There are two things that have made firm my choice this election. First, are the astonishing Arab-Israel agreements. It may not be full recognition, but it is something that has not been accomplished for more than half a century. The critics may dismiss it as low-hanging fruit but it is the first step to a real change in the Middle East. For all that, those same critics will not give credit where credit is due. For my part, if the Democrats win this election, it will either be undone completely, leading to decades more of terrorism and violence, or they will cynically claim it as their own and deny Trump, Pompeo, and Jared Kushner the recognition for a truly great accomplishment.

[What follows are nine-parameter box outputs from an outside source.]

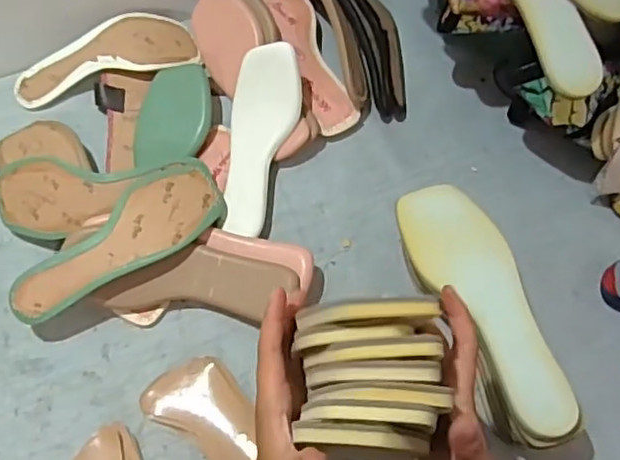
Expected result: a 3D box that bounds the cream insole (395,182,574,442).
[{"bbox_3d":[0.159,0.059,0.552,0.074,0.025,0.236,-24,64,-12],"label":"cream insole"}]

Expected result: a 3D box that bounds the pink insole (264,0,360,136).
[{"bbox_3d":[-0.001,-0.215,0.766,0.058,0.025,0.228,-17,63,-9],"label":"pink insole"}]

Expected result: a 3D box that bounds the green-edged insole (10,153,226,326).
[{"bbox_3d":[-0.180,0.011,0.624,0.092,0.038,0.236,39,68,19],"label":"green-edged insole"}]

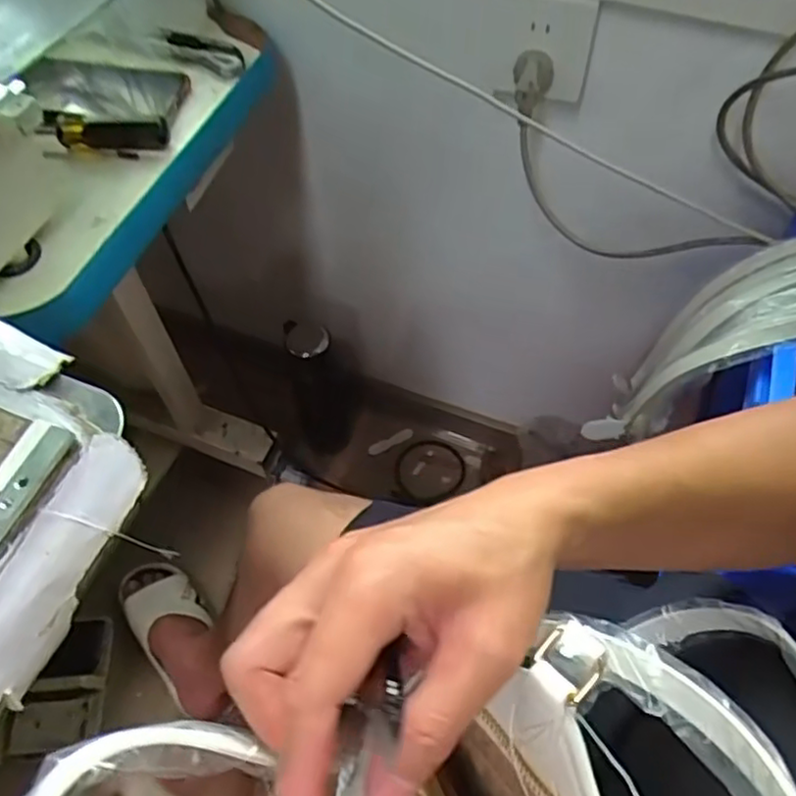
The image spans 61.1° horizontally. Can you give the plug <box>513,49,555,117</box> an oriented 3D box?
[{"bbox_3d":[0.118,-0.275,0.597,0.033,0.050,0.036,9,59,5],"label":"plug"}]

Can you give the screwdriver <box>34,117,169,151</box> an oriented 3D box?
[{"bbox_3d":[-0.249,-0.225,0.574,0.106,0.022,0.018,2,59,0],"label":"screwdriver"}]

The second significant matter is that of his Supreme Court appointments. Amy Coney Barrett is an excellent choice simply because she will certainly apply the law rather than her personal wishes and the Senate should recognize that without regard to party affiliations. Trump and McConnell are completely within their rights to appoint and confirm her, rather than deferring to the opposition, thus allowing them the opportunity to place another partisan hack on the SCOTUS bench.
It is, however, his handling of the Kavanaugh appointment that earns my greatest respect. Again, there is no need to rehash the story save this. It is best told in the account by Mollie Hemingway and Carrie Severino, Justice on Trial. The ferocity of the opposition to Judge Kavanaugh was appalling. So intense was it that even conservative stalwarts like Senator Ben Sasse began to suggest withdrawing his nomination. Regardless of all that, President Trump was unwavering in his support of Kavanaugh and, of course, ultimately won the day. That staunch loyalty won my admiration and would be enough alone to gain my vote and it speaks volumes about the real character of Donald Trump.

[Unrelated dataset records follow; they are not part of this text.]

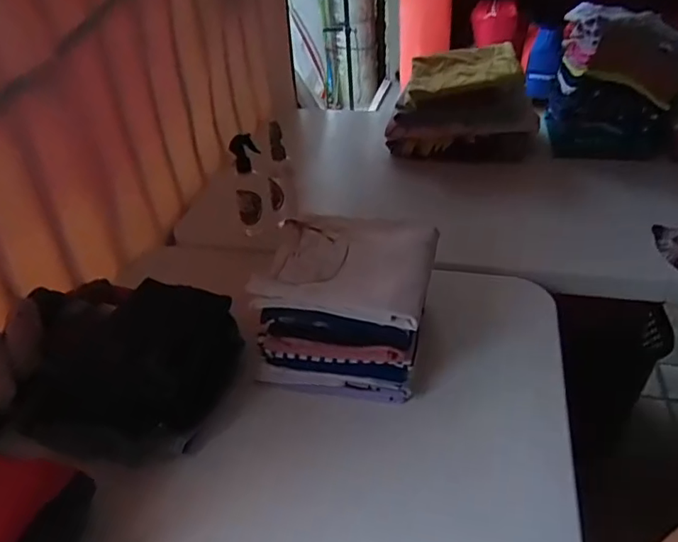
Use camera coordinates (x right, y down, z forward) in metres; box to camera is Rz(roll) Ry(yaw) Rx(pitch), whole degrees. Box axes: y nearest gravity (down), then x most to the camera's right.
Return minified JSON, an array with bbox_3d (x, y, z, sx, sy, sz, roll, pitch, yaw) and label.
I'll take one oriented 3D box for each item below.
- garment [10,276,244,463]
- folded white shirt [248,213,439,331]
[{"bbox_3d":[-0.265,0.115,0.709,0.234,0.099,0.235,4,37,11],"label":"garment"},{"bbox_3d":[0.016,-0.020,0.747,0.214,0.027,0.217,6,37,13],"label":"folded white shirt"}]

In a recent column, Kevin Williamson (no fan of The Donald, for sure) mused as to what might have been were Ted Cruz been elected rather than Trump. I have news for Kevin and all the anti-Trumpers in the conservative world: It would not have been one bit different. No one who defeated Queen Hillary would have escaped the wrath of the left. To be sure, Cruz, or any of the others who could not overcome Trump, would have conducted themselves differently. The reality is that, as with the Kavanaugh debacle, the real goal was to control the office. Trump could have appointed the Pope to the Supreme Court and the response would have been no different. Nor was there any presidential candidate who would have been even slightly acceptable to the left.
For all this, and my intended vote, this election is not as significant as the pearl clutchers might think. Trump’s chances do not look good at this point. If he fails, the Democrats will pursue court-packing, statehood for DC and Puerto Rico, and all the rest of the baggage. If he wins they will be back in 2022 and 2024 with the same agenda and maybe more. They will pursue it until they succeed, or until the right finally gets its act together and realizes that more is needed than winning the next election. Rather than shedding crocodile tears should Trump lose, the conservative punditry should be explaining the consequences of the Democrat agenda and persuading the voters that these are bad ideas and more than just election gimmickry.
For all of the above, I will vote for Trump on November 3. I think you should, too.